European crypto regulation on the brink of adoption | Orrick – On the Chain
The EU’s Markets in Crypto-Assets (MiCA) regulations are now almost final and could enter into force this year. MiCA will provide a new regulatory framework, including licensing and disclosure obligations, for participants in the cryptocurrency ecosystem, including token issuers, financial intermediaries (exchanges, brokers, etc.) and custodians.
What happened
The European Parliament’s Economic and Monetary Committee gave its approval to MiCA on 10 October 2022, the latest step in a process that has lasted more than two years.
What will be next
This paves the way for the larger European Parliament plenary to approve the regulations, a step that is often only procedural. Once the plenary approves the MiCA, it will come into effect and mark the beginning of 18 months in which companies must comply, with the regulations coming into full effect in the second or third quarter of 2024.
While the text of MiCA helps to provide regulatory certainty for cryptoasset businesses and consumers in the EU, additional practical guidelines for implementation will also be drawn up to further deepen MiCA.
MiCA’s goals
MiCA’s main objective is to provide a level of regulatory and financial harmonization to cryptoasset businesses and consumers across Europe.
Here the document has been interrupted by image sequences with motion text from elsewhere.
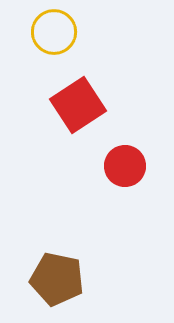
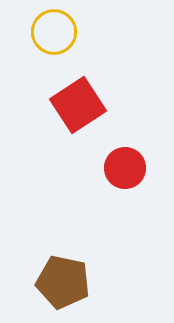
red circle: moved 2 px down
brown pentagon: moved 6 px right, 3 px down
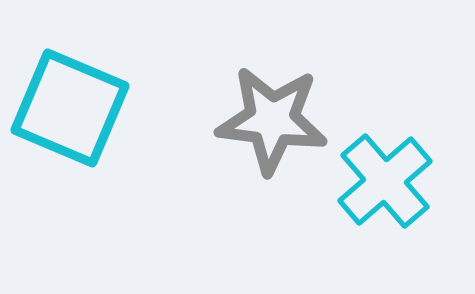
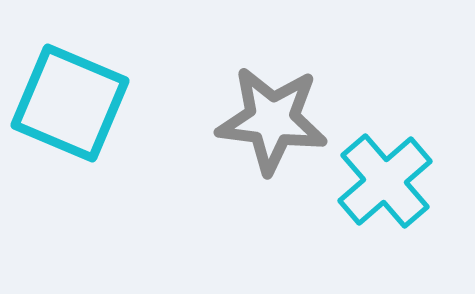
cyan square: moved 5 px up
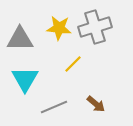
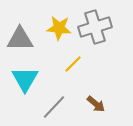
gray line: rotated 24 degrees counterclockwise
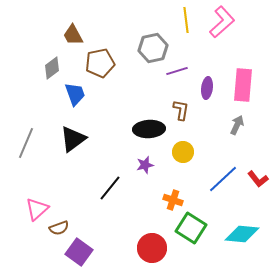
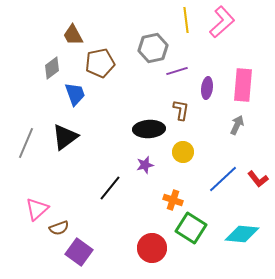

Guiding principles for MiCA include:
- To provide legal certainty through clear definitions of crypto-assets and activities in relation to the crypto-assets that are within the scope;
- Ensuring consumer protection and market integrity alongside financial stability for crypto-asset businesses; and
- Encourage innovation and fair competition in the European crypto-asset markets and avoid regulatory arbitrage between member states.
Businesses engaged in activities that are within the scope of MiCA will, as a minimum, be required to register with the competent supervisory authorities and produce a detailed white paper for their business, in a form and content specified by MiCA.
MiCA will not apply in the UK or Switzerland, as they are not member states of the EU. While similar regulatory principles may apply in these two jurisdictions, separate analysis is needed to understand what cryptoasset businesses must do to achieve compliance with local regulation.
What MiCA missed
The final text of MiCA omits treatment of non-fungible tokens, decentralized finance, decentralized autonomous organizations and proof-of-work consensus mechanisms. However, European regulators are expected to treat fractionalized NFTs as utility tokens governed by MiCA.
How will MiCA affect the US market?
MiCA reflects the EU’s recognition that digital assets are an ongoing part of a modern financial system. Whether the EU’s move to define and regulate digital assets will affect US regulators remains to be seen.
The Biden administration’s March 2022 executive order to ensure the responsible development of digital assets remains the most comprehensive US policy statement on the subject. Although there are many proposed legislative measures in the US Congress, the US has yet to produce comprehensive legislation or regulatory guidance. Instead, regulators have relied on enforcement efforts and individual agencies to inform market participants. We expect the US regulatory regime to continue, at least in the near term, to take coordinated but separate actions consistent with the Executive Order’s primary goal of protecting consumers and investors.